Give again, word for word, every line below from the one that has "[247,640,295,655] code -> (488, 479) none" through the one that has "[583,696,607,711] [106,724,261,744] it", both included, and no others.

++++++++++++++++++++

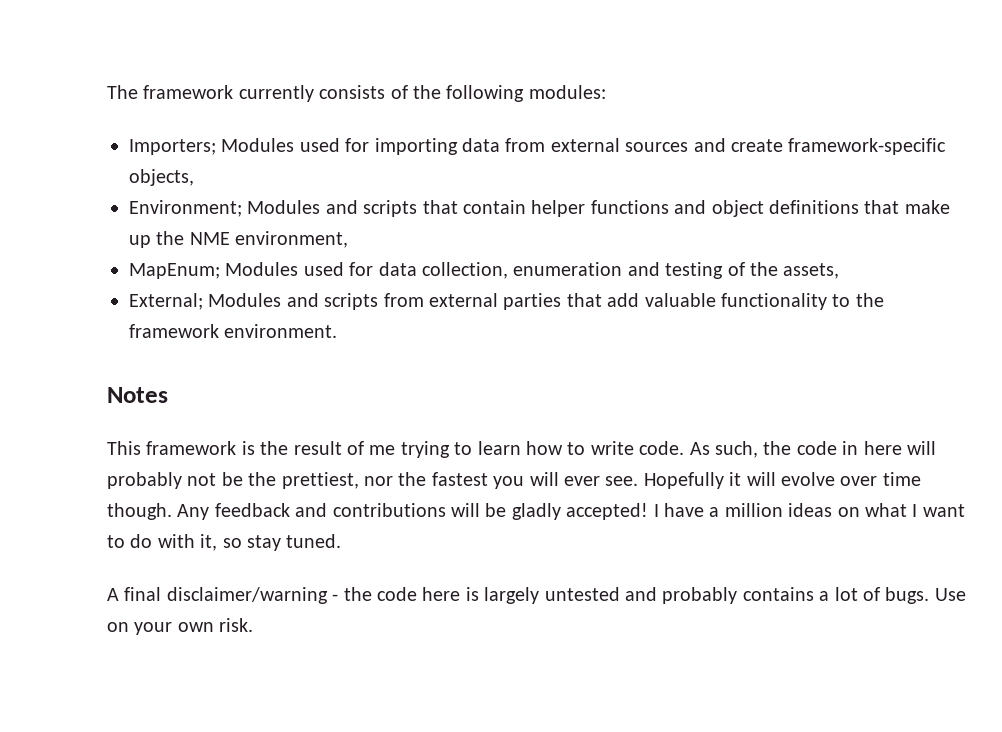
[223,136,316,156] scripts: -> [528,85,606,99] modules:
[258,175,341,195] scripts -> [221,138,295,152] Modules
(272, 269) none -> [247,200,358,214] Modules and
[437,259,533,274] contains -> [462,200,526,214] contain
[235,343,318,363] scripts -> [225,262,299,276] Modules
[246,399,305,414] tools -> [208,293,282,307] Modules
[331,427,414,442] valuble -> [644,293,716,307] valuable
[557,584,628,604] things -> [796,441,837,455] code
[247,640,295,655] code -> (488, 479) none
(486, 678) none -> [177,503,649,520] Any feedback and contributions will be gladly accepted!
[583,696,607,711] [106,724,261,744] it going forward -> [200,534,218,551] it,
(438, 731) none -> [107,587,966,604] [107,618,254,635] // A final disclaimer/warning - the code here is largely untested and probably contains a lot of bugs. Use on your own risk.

++++++++++++++++++++

FINISHED TASK
[247,640,295,655] code -> (488, 479) none
(486, 678) none -> [177,503,649,520] Any feedback and contributions will be gladly accepted!
[583,696,607,711] [106,724,261,744] it going forward -> [200,534,218,551] it,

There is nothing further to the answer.